Friday, August 19, 2016

Masters of Horror: Episode 16 The V Word

I’m not familiar with Ernest Dickerson’s work beyond a few television episodes, but The V Word made me want to change that. This is another episode that improved upon a second viewing. I think I was thrown my first time through because something seemed off about the episode. Eventually, though, I realized what it was: this is the rare horror story that isn’t actually about the villain. We’re presented with our villain as he’s presented to our protagonist. The buildup does not include indications that they’re being watched, or shots of the villain doing horrible things in shadow. Everything we’re given is their perspective, and the horrifying things that happen to them. Watching the episode with this in mind, it’s fantastic.



The episode succeeds largely because our two protagonists, Justin (Branden Nadon) and Kerry (Arjay Smith), manage to embody the spirit of horror-movie teenagers without ever really making you hate them. They’re both young men with a self-destructive need to assert their own masculinity, but they’re treated with enough sympathy to keep us on their side. Justin lives with a single mother and his sister (Lynda Boyd and Jodelle Ferland), and has an abusive father (Keith Humphrey) who demeans him, and Kerry is African American and seen as too “white” by his brothers (not shown onscreen). So, they decide to break into a morgue where Justin’s cousin works in the classic “I want to see a dead body” (yes, they’re old enough to have been to funerals, but it’s implied they wanted to see the body of a young person). As it happens a vampire named Mr Chaney (Michael Ironside) chose that night to attack the morgue.
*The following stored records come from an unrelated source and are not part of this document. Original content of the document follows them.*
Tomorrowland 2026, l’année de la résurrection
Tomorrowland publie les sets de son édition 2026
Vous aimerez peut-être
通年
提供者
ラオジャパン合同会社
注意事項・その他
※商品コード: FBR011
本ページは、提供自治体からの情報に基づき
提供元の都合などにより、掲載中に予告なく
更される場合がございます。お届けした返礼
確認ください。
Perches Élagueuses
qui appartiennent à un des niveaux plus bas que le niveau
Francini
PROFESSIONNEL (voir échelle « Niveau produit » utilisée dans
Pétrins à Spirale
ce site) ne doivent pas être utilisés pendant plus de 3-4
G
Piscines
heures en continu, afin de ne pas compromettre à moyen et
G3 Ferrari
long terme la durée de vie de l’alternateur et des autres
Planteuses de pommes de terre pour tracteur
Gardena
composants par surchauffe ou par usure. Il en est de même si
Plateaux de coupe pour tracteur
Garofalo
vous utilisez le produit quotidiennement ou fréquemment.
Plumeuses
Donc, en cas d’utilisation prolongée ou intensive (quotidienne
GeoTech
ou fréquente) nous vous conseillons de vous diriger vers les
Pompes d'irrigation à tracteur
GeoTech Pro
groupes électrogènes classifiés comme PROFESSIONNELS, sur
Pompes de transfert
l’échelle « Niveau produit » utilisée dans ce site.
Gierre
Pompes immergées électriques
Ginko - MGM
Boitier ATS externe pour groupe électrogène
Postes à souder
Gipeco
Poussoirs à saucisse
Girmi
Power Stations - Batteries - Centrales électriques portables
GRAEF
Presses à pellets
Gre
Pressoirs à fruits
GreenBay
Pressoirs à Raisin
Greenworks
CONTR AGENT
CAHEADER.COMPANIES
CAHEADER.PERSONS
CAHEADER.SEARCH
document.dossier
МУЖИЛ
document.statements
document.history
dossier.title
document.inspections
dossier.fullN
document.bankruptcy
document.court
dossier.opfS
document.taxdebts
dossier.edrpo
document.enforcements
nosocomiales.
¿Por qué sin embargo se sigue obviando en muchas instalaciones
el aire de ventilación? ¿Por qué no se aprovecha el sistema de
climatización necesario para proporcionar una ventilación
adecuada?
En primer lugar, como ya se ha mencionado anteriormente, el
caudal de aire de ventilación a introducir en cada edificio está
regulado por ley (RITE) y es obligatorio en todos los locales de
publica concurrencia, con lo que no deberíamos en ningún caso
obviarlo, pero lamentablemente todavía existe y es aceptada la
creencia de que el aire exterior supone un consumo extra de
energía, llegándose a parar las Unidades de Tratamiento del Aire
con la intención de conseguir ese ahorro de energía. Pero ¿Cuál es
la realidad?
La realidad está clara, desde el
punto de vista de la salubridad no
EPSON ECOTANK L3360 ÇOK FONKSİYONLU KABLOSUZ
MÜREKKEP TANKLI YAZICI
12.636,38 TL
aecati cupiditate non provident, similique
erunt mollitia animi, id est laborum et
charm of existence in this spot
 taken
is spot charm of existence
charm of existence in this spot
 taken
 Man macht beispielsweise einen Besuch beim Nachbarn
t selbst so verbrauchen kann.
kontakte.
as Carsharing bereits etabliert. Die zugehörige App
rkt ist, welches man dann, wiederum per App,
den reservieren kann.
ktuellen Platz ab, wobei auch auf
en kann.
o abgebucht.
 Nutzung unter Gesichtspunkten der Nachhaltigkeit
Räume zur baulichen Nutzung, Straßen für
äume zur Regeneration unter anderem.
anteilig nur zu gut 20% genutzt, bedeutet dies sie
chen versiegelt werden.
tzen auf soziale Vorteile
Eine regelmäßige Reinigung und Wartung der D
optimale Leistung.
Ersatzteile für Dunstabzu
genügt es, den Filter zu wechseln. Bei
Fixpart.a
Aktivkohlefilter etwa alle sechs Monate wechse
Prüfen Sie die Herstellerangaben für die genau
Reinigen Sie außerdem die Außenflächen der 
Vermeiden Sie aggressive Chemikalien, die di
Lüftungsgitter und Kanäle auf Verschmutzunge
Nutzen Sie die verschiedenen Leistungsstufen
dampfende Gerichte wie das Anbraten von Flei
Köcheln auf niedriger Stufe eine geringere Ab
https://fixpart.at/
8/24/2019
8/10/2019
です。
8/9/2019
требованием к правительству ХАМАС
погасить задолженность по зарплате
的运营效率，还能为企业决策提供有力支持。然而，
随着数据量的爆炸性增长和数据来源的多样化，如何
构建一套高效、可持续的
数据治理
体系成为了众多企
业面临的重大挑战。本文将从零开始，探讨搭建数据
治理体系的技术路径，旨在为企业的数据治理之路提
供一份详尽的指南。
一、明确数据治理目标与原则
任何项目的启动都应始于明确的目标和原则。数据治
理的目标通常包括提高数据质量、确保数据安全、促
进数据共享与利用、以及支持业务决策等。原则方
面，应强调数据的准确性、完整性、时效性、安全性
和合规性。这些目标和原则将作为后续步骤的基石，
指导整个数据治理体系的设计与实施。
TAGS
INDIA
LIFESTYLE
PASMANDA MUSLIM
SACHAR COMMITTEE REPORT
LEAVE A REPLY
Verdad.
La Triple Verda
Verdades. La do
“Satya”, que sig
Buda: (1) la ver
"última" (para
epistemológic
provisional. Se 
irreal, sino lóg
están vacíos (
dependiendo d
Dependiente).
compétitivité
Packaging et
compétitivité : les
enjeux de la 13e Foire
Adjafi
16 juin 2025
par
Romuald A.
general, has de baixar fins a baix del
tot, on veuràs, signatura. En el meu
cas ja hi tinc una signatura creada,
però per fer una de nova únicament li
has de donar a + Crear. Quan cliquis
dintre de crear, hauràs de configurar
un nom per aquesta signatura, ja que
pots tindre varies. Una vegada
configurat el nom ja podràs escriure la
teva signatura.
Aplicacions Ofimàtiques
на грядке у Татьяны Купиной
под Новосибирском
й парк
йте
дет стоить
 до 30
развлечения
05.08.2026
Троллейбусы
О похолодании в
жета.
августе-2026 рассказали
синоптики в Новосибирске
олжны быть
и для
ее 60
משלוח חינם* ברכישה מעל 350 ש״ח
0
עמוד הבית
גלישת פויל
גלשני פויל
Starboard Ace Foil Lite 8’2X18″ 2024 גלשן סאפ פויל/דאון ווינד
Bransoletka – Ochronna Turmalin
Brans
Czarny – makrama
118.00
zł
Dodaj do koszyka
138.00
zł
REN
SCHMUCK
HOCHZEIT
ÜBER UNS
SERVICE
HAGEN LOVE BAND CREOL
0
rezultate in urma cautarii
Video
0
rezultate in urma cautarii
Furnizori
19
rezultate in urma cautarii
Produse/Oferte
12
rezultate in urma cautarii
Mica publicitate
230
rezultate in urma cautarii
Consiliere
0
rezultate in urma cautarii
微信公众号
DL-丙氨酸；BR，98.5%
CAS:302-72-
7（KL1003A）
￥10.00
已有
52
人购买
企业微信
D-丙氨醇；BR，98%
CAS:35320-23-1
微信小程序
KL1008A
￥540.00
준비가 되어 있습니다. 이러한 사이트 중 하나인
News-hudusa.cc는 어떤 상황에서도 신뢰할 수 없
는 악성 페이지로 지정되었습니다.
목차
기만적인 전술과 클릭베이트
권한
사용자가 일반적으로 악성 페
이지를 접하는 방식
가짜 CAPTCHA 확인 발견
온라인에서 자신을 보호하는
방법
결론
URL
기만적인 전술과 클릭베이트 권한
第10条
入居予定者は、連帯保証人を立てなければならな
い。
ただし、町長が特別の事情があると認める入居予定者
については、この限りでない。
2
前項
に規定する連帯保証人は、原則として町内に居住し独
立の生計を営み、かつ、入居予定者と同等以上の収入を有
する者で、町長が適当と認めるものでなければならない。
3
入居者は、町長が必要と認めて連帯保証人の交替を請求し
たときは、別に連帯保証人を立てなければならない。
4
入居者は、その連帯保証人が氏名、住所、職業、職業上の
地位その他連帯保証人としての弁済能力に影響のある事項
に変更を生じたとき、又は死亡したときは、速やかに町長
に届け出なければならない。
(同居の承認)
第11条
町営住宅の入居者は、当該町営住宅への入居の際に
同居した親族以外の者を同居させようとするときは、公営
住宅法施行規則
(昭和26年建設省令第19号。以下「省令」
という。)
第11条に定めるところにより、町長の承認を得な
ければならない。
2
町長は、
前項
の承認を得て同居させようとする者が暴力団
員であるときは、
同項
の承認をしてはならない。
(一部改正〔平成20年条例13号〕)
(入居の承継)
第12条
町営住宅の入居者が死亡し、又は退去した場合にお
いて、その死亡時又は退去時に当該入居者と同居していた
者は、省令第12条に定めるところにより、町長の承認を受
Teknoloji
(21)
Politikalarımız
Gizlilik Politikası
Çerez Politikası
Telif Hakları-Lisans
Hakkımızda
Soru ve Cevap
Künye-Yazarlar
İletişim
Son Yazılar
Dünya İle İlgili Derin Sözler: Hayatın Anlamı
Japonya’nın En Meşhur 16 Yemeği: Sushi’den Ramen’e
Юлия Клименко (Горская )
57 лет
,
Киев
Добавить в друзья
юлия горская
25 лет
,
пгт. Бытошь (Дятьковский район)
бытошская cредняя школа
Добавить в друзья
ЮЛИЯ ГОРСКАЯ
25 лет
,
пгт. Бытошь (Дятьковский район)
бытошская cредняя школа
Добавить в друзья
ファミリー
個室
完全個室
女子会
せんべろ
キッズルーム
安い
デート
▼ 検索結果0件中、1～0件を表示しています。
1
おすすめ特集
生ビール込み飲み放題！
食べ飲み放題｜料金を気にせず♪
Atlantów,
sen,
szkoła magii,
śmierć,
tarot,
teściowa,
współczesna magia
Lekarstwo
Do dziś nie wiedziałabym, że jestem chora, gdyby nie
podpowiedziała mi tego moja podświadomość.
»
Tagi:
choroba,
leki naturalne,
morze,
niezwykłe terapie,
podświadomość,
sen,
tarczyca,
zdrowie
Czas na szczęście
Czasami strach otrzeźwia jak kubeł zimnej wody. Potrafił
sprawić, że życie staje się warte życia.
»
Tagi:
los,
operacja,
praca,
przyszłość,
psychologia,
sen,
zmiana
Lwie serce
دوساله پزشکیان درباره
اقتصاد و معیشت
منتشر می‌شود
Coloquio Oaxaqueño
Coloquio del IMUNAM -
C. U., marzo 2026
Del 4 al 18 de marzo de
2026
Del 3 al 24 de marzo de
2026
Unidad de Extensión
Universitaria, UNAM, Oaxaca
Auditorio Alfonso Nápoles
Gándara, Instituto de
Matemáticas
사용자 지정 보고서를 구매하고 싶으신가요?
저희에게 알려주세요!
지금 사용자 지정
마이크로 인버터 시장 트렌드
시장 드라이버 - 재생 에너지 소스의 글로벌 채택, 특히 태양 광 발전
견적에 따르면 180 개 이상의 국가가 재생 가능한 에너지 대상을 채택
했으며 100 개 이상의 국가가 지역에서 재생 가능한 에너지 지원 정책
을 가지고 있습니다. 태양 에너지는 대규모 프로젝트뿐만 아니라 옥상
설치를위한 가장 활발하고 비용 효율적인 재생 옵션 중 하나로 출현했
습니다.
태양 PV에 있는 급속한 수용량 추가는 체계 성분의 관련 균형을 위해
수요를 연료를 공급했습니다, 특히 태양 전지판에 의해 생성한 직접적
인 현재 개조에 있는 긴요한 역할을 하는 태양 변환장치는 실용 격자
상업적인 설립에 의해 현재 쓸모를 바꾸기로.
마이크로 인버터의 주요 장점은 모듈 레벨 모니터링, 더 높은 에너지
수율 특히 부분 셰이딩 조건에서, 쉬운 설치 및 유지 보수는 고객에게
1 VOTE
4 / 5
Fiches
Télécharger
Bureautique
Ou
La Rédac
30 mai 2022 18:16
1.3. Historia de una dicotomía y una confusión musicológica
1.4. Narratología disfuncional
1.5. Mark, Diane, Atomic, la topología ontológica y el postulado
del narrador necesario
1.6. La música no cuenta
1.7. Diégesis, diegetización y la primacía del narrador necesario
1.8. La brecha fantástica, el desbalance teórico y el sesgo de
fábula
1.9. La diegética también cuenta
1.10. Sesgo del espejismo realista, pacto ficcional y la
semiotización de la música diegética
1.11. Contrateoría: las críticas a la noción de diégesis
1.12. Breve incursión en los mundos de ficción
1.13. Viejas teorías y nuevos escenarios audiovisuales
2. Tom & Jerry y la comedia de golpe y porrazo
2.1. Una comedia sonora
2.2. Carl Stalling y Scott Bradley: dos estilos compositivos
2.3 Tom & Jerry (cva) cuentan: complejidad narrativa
Kerry is bitten, but Justin abandons him and escapes.



I’m a bit unclear on what happens next: either Kerry, in the process of regenerating, runs to Justin’s house for help and ends up biting Justin, or Mr. Chaney orders the vampirized Kerry to seek out Justin. Either way, this episode feels like the vampire equivalent of American Werewolf. Rather than just whining about “hunger,” we see both fledgeling vampires have huge chunks ripped out of their throats, and the visuals give us a real, visceral sense of what Justin is going through.



We’re eventually given some of Mr. Chaney’s origin: he was a High School teacher fired for inappropriate relationships with students, but we don’t find out how he became a vampire. He’s not the point, though, even though he has control over Kerry for most of the episode. The real drama is the relationship between Justin and Kerry, and their views on vampirism. Kerry takes a practical approach, killing Justin’s abusive father to try to get him to feed on someone not worthy of life, while Justin views the act of killing to save his own life as unacceptable. Chaney is just a sociopathic murderer with a barely-concealed sexual interest in the two young men, and is unable to even maintain control of Kerry when he attempts to force Justin to kill his sister.



With Chaney dead, the two reach a truce: Each decides his own path. Justin ends his life, but Kerry agrees to leave town and to travel the country, feeding to live far away from Justin's family. Unlike some vampire works (*cough*Twilight*cough*) in which the audience is expected to simply accept vampires as sympathetic if they're not currently killing a protagonist, this ending doesn't feel like a gloss-over. The portrayal works because we know Kerry is a killer, and our sympathies with him are tenuous. He’s only moderately better than Chaney.



Upon re-watching the show, this is easily my favorite episode so far. I’d love to see a sequel following Kerry, or a feature-length version of this story. It’s one of the flat-out best vampire tales I’ve ever seen committed to film.